Wenn du bei deinem Partner, deinem Dienstleister, ein erhöhtes Sicherheitsbedürfnis hast, weil du merkst, dass du seiner Arbeit nicht ganz traust – dann setze auf vertrauensbildende Maßnahmen. Gehe mit ihm ein Stück des Weges, strebe kleinere Ziele an. Wenn ich in ein Segelflugzeug steige und merke, dass etwas nicht stimmt, dann zücke ich nicht mein Handy und rufe meinen Versicherungsvertreter an, um einen neuen Vertrag abzuschließen. Ich überprüfe, ob das Flugzeug flugtauglich ist und handle danach.
Verträge schwächen deine Veränderungsfähigkeit
Ein noch größeres Problem als das Misstrauen ist aber: Verträge schwächen die Veränderungsfähigkeit. Denn sie suggerieren: Ich habe den Wandel im Griff, schließlich weiß ich genau, was in zwei Jahren ist, das habe ich sogar vertraglich fixiert. Nun, wir haben in dieser Welt nichts wirklich im Griff. Alles kann sich jederzeit ändern. Oder um diesen Gedanken positiv zu wenden: Wir können immer wieder eine neue Welt entdecken. Wenn man eben auf Agilität und Veränderungsfähigkeit setzt – und nicht primär auf Verträge.
Agilität rechnet mit Veränderung. Wenn du agil vorgehst, dann kennst du grob die Richtung, in die du gehst. Du denkst: ‚Hey, es wäre cool, Indien zu entdecken.‘ Aber du weißt auch, dass dir immer etwas in die Quere kommen kann. Aber dieses Etwas, Amerika, die neue Welt, kann sogar noch cooler für dich sein. Das erkennst du aber erst wenn du dort bist. Du kannst es nur erkennen, wenn dich eben kein Vertrag einschränkt, der besagt, dass es nur darauf ankommt Indien zu entdecken.
Also gar keine Verträge?
Natürlich brauchen wir auch Verträge. Es geht mir auch nicht darum, Verträge per se abzuwerten. Aber ich finden die Idee eines respektvollen Umgangs miteinander, bei dem die Kommunikation miteinander wichtiger ist das Einhalten von Verträgen, wesentlich wirksamer. Denn Verträge schränken dich und deine Mitarbeiter:innen und auch deine Dienstleister:innen in einer Weise ein, die zu schlechteren Ergebnissen führt.
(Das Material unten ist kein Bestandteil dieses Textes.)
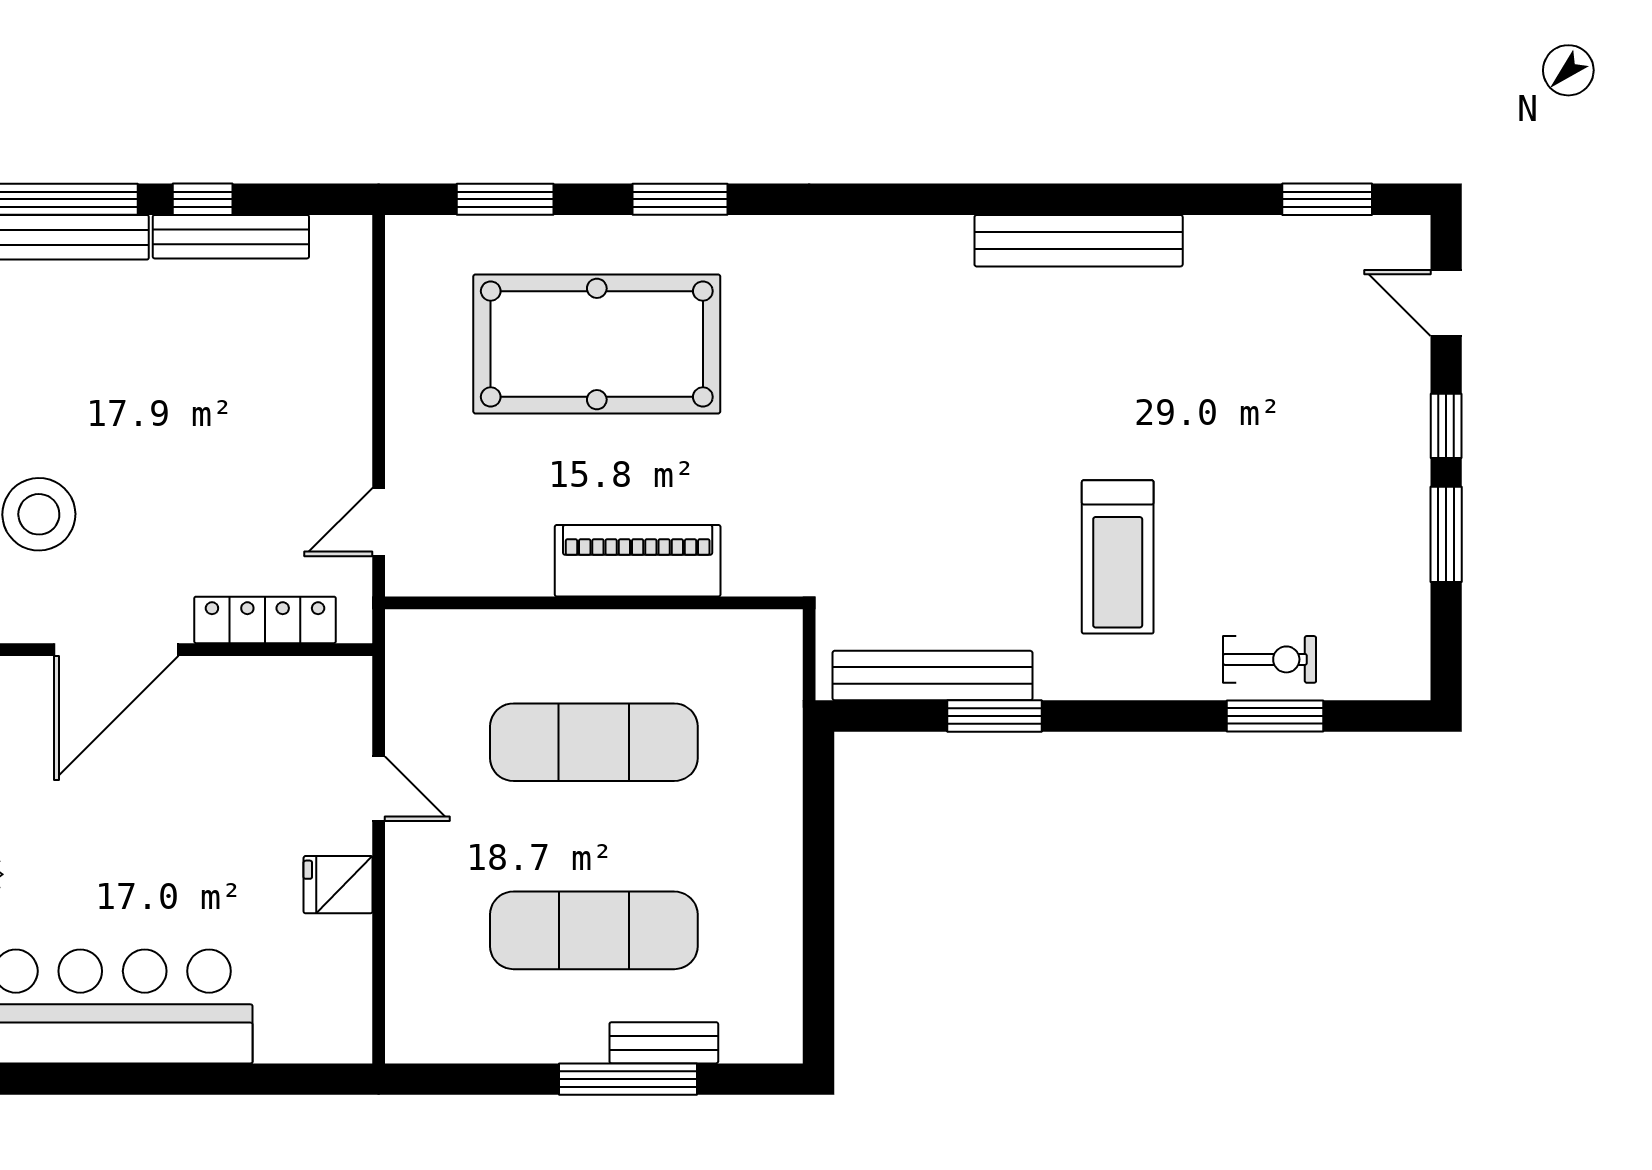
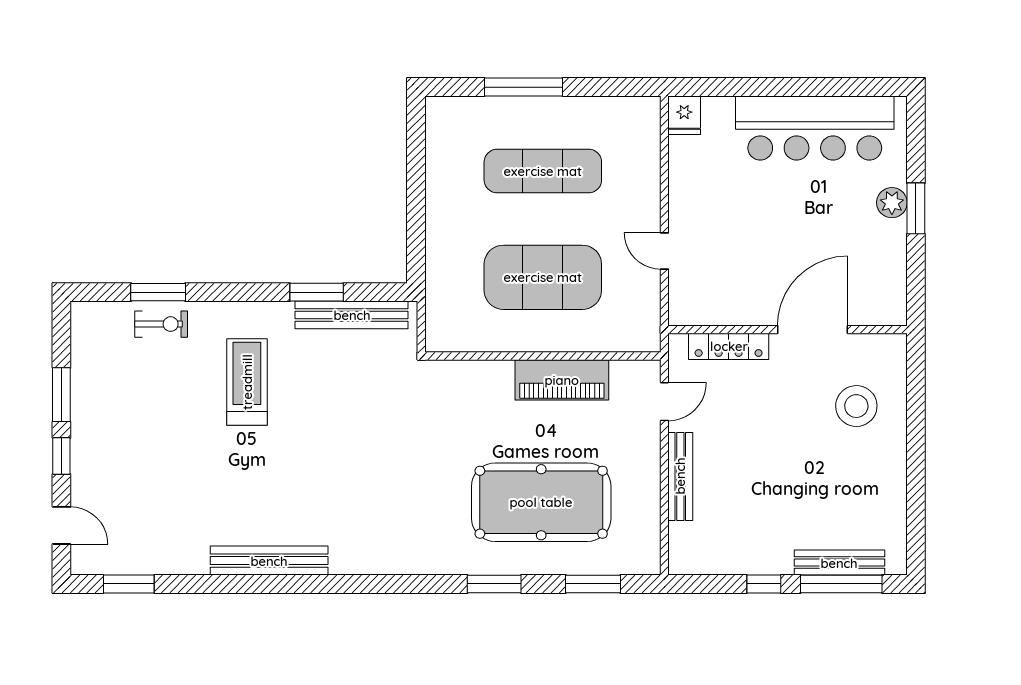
bench: (231, 237) -> (680, 476), moved, turned 90
piano: (638, 561) -> (562, 380), moved
exercise bike: (1270, 659) -> (161, 324), turned 180
exercise mat: (594, 742) -> (543, 277), width x1.47
fridge: (338, 885) -> (684, 115), moved, turned 90
bench: (664, 1043) -> (503, 108), removed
Agilität sorgt für Flexibilität, weil sie auf die Kraft der kleinen Schritte zählt. Eine Kraft, die auch geeignet ist, Vertrauen aufzubauen oder aus berechtigtem Misstrauen die richtigen Schlüsse zu ziehen, bevor es alle Beteiligten teuer zu stehen kommt. Eine Kraft, die dich auf deinem Weg beflügelt und dich vielleicht sogar neue Welten entdecken lässt.